We are also witnessing an historical shift in the role of the center and national government. The complexity, volatility and diversity of economic and social problems, and of social groups, is undermining the ability of central government to allocate resources, direct the operation of departments and agencies, and administer complex systems of delivery and scrutiny. These traditional center roles are being replaced by new ones: policy entrepreneurship, obliging and assisting monitoring, facilitating communication and joint action between social interests, protection of the non-statutory organizations that now have responsibility in many policy spheres, and supporting interest group formation. Traditional conceptions of neo-corporatism seem premised on an outdated view of the power, autonomy and effectiveness of central government.

The relationship between policy making, implementation and monitoring is changing, in ways which place monitoring, of a new sort, at the center of policy development.  For a variety of reasons, national-level partnership, which focuses on national-level policy-making, is unlikely to solve the complex and diverse problems which citizens confront. What is required is examination of practical successes and failures, which is used to revise both the methods and goals of policy. This demands


a new fusion of policy-making, implementation and monitoring. If the institutional arrangements to achieve this can be found, it seems unlikely that the social partners will play their conventional neocorporatist role as representatives to the same extent.

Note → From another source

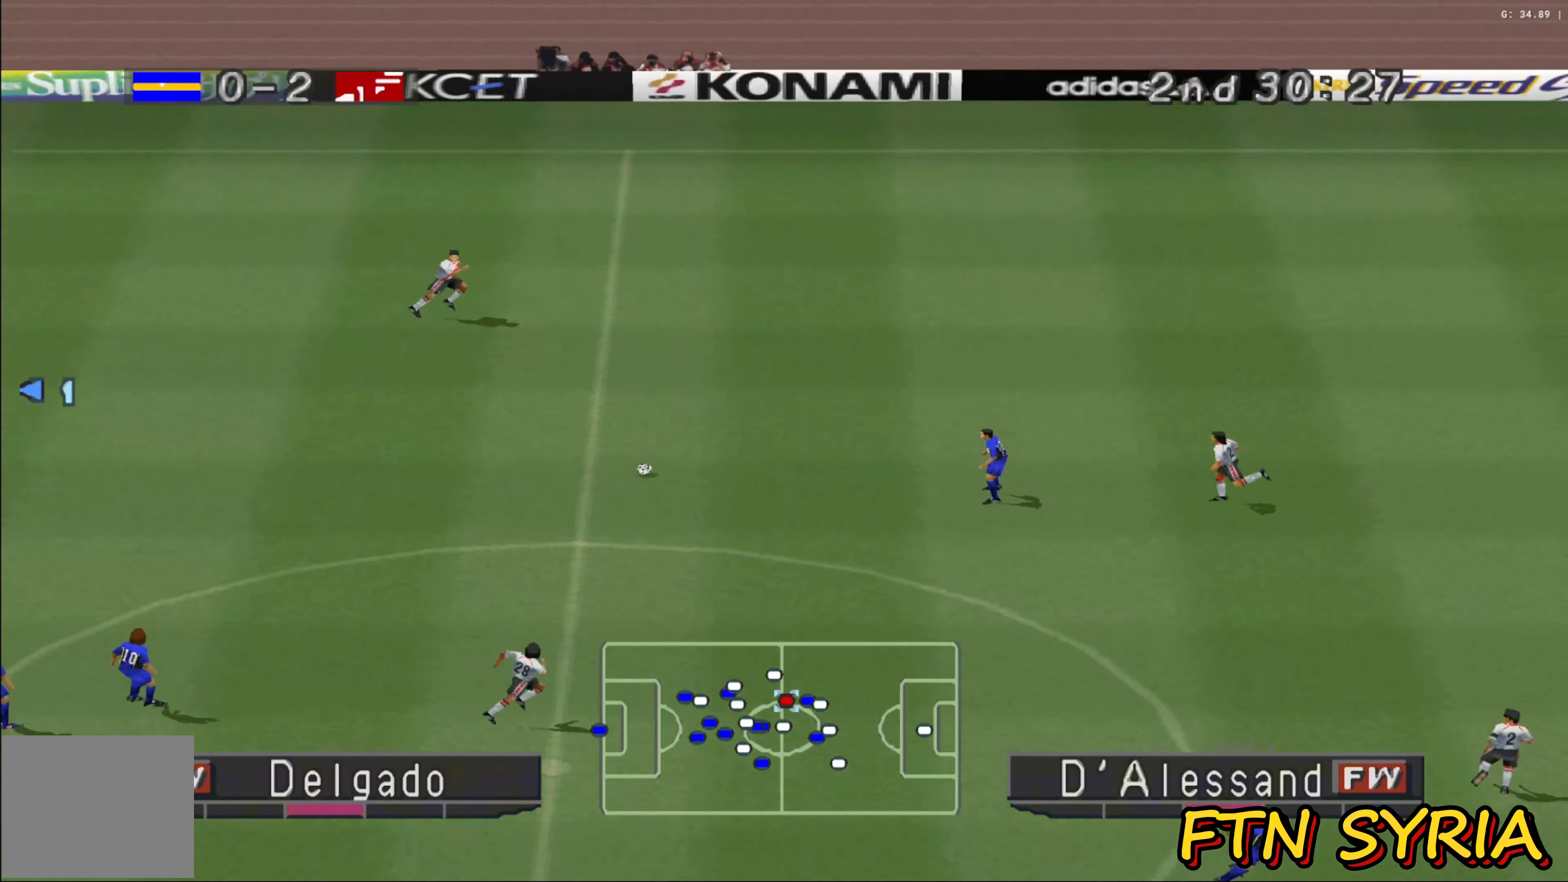
{"buttons": ["CROSS", "SQUARE", "R1"], "left_stick": "left", "events": []}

This discussion of the nature and preconditions of social partnership, when combined with the three trends outlined above, provide a new view of social partnership as it is developing in Ireland. In particular, the categories and ideas found in earlier studies of classical North European neocorporatism seem inappropriate in understanding the Irish experiment. Indeed, it is possible that the Irish case might assist the formulation of a new concept of post-corporatist concertation, as it is emerging in several European countries.

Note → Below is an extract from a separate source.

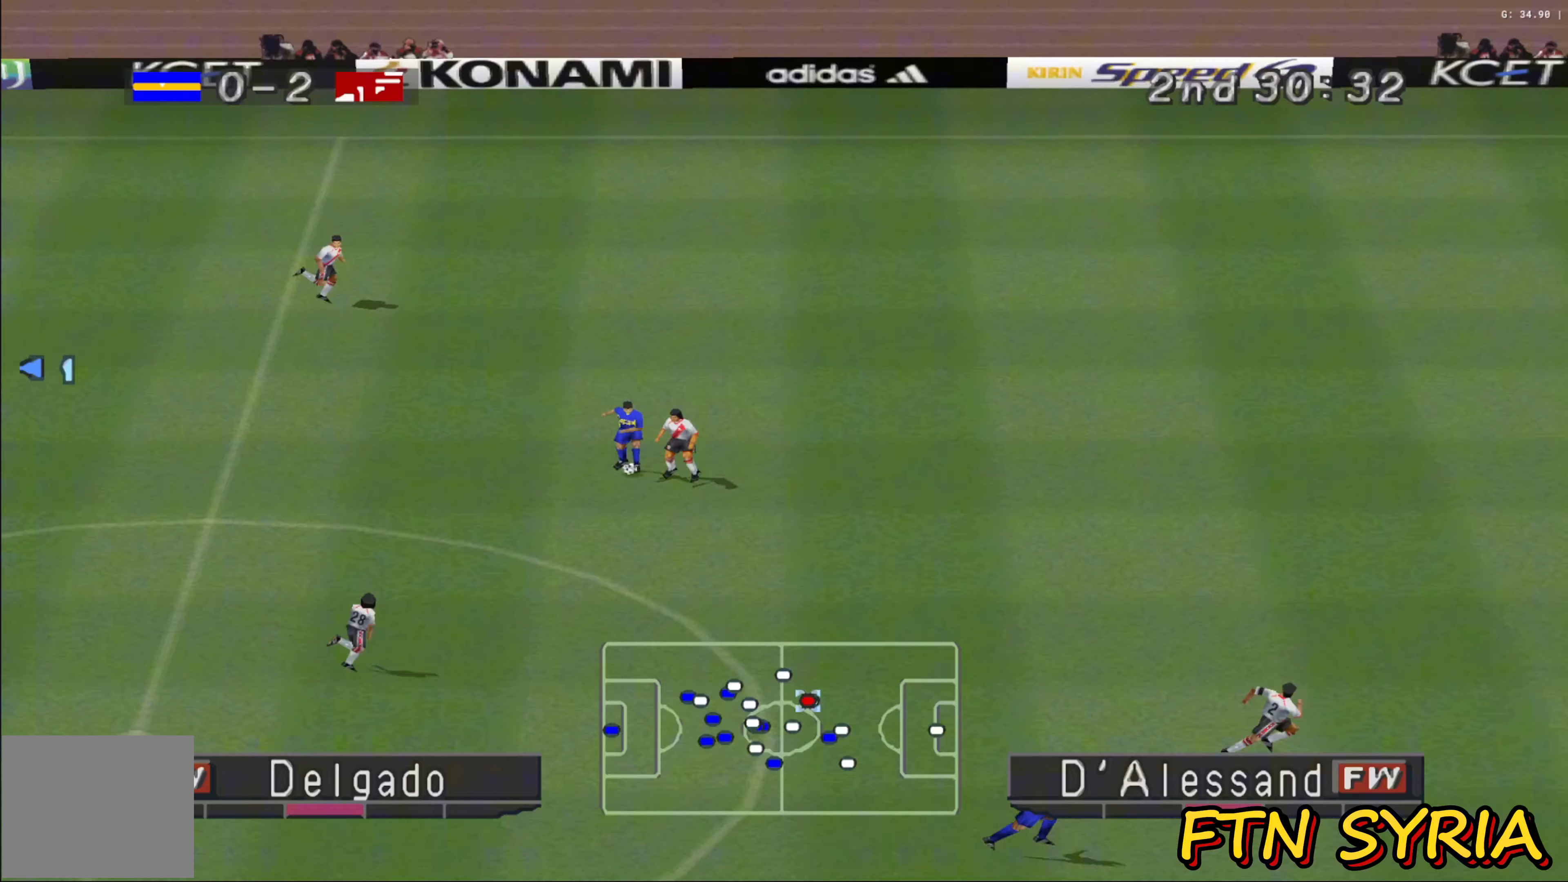
{"buttons": ["CROSS", "SQUARE", "R1"], "left_stick": "left", "events": []}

Four strands of policy development have been reviewed: macroeconomic stabilisation, industrial policy, European integration and social partnership. None of these is entirely resolved, and none entirely understood. The nearest to resolution is the macroeconomic, the long transition to EMU being almost complete; though UK adoption of the euro is necessary for Ireland to make permanent its approach of the past decade: economic policy without macroeconomics. The least well understood is industrial policy, and the apparent transformation of Irish business. In seeking more effective policies for indigenous development over the past 20 years, Irish studies drew on various models: the Japanese firm, the industrialization of Korea and other late-developing economies, flexible specialization, the industrial districts of Italy and Germany, the National System of Innovation of successful, small, European countries, Porter’s clusters and the networks of resurgent Danish and other regions. Now that some competitive success is emerging, it turns out not to conform to any of these models. Consequently, we urgently need to know more about Ireland’s business transformation and how industrial policy works in its relations with enterprises and sectors.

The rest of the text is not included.